The article says that SQLite may not be a good choice for large datasets. Assumi...

kamaal · on July 15, 2014

Its not SQLite being slower, its a question of machine resources. When you use a Database cluster spanning across machines you are just throwing more resources at it, there no 'magic' per se going on in other tools. There is also likely better indexing which enables efficient querying.

Since the whole database is in one file though 140TB may be the filesize limit, searching through a index of 140TB data will still be a lot slower. That is the case even with client-server models or even with Hadoop.

Most people claiming to have a big data problem, actually don't have one. Its just bad understanding of SQL, coupled with NoSQL fashion which powers people to opt out of SQL. One more problem with SQL is, its a career path in itself. There is whole industry built around it, data base design, administration etc etc. And people who find this as high barrier to entry, take the easy way out and choose NoSQL based tools hoping it will act as a panacea- Only to re implement SQL badly at some point in their stack. But SQL has other advantages, it teaches you think about efficient representation of data. Which in turn leads to an overall better design of everything that connects it.

For most of your everyday so called 'Big data' problems, SQLite will work like charm. This covers most of the shops that claim to be doing big data work.
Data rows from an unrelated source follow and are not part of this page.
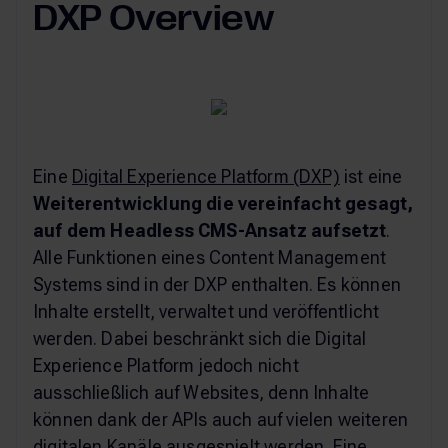
DXP Overview
Eine
Digital Experience Platform (DXP)
ist eine
Weiterentwicklung die vereinfacht gesagt,
auf dem Headless CMS-Ansatz aufsetzt
.
Alle Funktionen eines Content Management
Systems sind in der DXP enthalten. Es können
Inhalte erstellt, verwaltet und veröffentlicht
werden. Dabei beschränkt sich die Digital
Experience Platform jedoch nicht
ausschließlich auf Websites, denn Inhalte
können dank der APIs auch auf vielen weiteren
digitalen Kanäle ausgespielt werden. Eine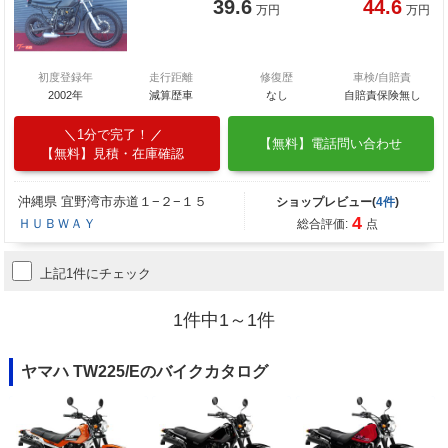
39.6
44.6
万円
万円
初度登録年
走行距離
修復歴
車検/自賠責
2002年
減算歴車
なし
自賠責保険無し
1分で完了！
【無料】電話問い合わせ
【無料】見積・在庫確認
沖縄県 宜野湾市赤道１−２−１５
ショップレビュー(
4件
)
4
ＨＵＢＷＡＹ
総合評価:
点
上記1件にチェック
1件中1～1件
ヤマハ TW225/Eのバイクカタログ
For the real big data problems, well then SQLite wasn't designed for it anyway.

_pgmf · on July 15, 2014

From the SQLite docs:

> An SQLite database is limited in size to 140 terabytes (247 bytes, 128 tibibytes). And even if it could handle larger databases, SQLite stores the entire database in a single disk file and many filesystems limit the maximum size of files to something less than this. So if you are contemplating databases of this magnitude, you would do well to consider using a client/server database engine that spreads its content across multiple disk files, and perhaps across multiple volumes.

jdreaver · on July 15, 2014

Maybe their definition of large is whatever can't fit on disk. I'm sure they keep the definition vague as not to make too many guarantees.

jgalt212 · on July 15, 2014

I personally have observed serious performance degradation around 10GB file size. Away from that, I cannot say enough good things about sqlite.